Reagan’s election as president in 1980 brought conservatives to power, culminating a 40-year effort. Reagan pursued a conservative agenda of tax cuts, economic deregulation, and a defense buildup. In doing so, Reagan became a hero to the conservative movement. The Reagan administration, however, did not achieve everything that conservatives wanted, especially on the so-called social issues—abortion and prayer in schools. Nonetheless, the success of the conservative agenda on fiscal matters and economic deregulation pushed the Democratic Party in the 1990s to the right on these issues, even while the party moved generally to the left on many social issues, especially reproductive rights for women.

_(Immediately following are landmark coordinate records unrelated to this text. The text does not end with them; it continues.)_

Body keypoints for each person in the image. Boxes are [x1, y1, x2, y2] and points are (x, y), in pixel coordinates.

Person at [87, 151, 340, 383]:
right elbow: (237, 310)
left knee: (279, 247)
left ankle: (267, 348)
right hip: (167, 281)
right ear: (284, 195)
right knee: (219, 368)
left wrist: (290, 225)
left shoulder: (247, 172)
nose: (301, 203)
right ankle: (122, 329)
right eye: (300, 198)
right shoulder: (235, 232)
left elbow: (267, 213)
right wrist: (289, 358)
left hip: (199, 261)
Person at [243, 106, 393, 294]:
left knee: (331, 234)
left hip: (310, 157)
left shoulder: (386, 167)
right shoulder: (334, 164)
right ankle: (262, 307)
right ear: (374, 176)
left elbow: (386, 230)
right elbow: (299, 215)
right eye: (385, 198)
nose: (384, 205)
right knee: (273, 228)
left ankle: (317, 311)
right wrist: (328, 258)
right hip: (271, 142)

Discord arose among conservatives after Reagan left office in 1988. Many conservatives remained suspicious of George H. W. Bush, whom Reagan designated as his heir apparent. This discord was reflected in journalist PATRICK Buchanan’s unsuccessful primary challenges to George H. W. Bush in 1988 and 1992 on a program of economic protectionism, immigration restriction, and cultural issues. Bush’s loss of the White House to William J. Clinton in 1992 suggested that the “Reagan revolution” had failed to produce a political realignment. Conservatives rejoiced, however, when Republicans, under Newton L. Gingrich, (R-Ga.) swept the off-year election and captured control of Congress in 1994, but it was not until the election of George W. Bush in 2000 that conservatives regained the White House, although some conservatives initially supported his primary rival, Senator John McCain (R-Ariz.) for the nomination.

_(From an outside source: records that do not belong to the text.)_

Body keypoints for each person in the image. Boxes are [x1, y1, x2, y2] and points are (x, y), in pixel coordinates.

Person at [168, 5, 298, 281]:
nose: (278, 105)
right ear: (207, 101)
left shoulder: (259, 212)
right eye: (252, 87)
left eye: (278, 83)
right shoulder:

During the 1990s, fissures within the conservative movement became evident. The different agendas among conservatives led to divisions among the neoconservatives (who were primarily Jewish), Roman Catholics and southern Protestants of the Old Right, and libertarians. In the 1990s, with the end of the cold war social issues became dominant for some conservatives. Cultural conservatives such as former Reagan official William Bennett and constitutional scholar Robert Bork denounced what they saw as the cultural and moral decay of basic American values. Allan Bloom’s best-seller, The Closing of the American Mind (1987) argued that “political correctness” had distorted American education, subverting society’s moral and spiritual traditions. As a student of Leo Strauss, Bloom attacked modernism for eroding traditional values. Former radical David Horowitz, in a series of books and articles, indicted radicals of the 1960s as a “destructive generation” that had fostered racial tensions and cultural disorder.
As the conservative movement entered the 21st century, conservatives often divided over a wide range of issues— American military intervention, abortion, gay rights, immigration, and free trade—but they agreed upon fundamental issues concerning the need to downsize the federal government, the need for a strong military and national defense, and policies that they believed would promote family values, individual responsibility, and economic opportunity. The conservative movement changed American politics, moved both parties to the right on fiscal issues, and stirred debate about cultural and moral order in society.
Further reading: David Brooks, ed., Backward and Upward: The New Conservative Writing (New York: Vintage Books, 1996); George H. Nash, The Conservative Intellectual Movement in America since 1945 (New York: Basic Books, 1976).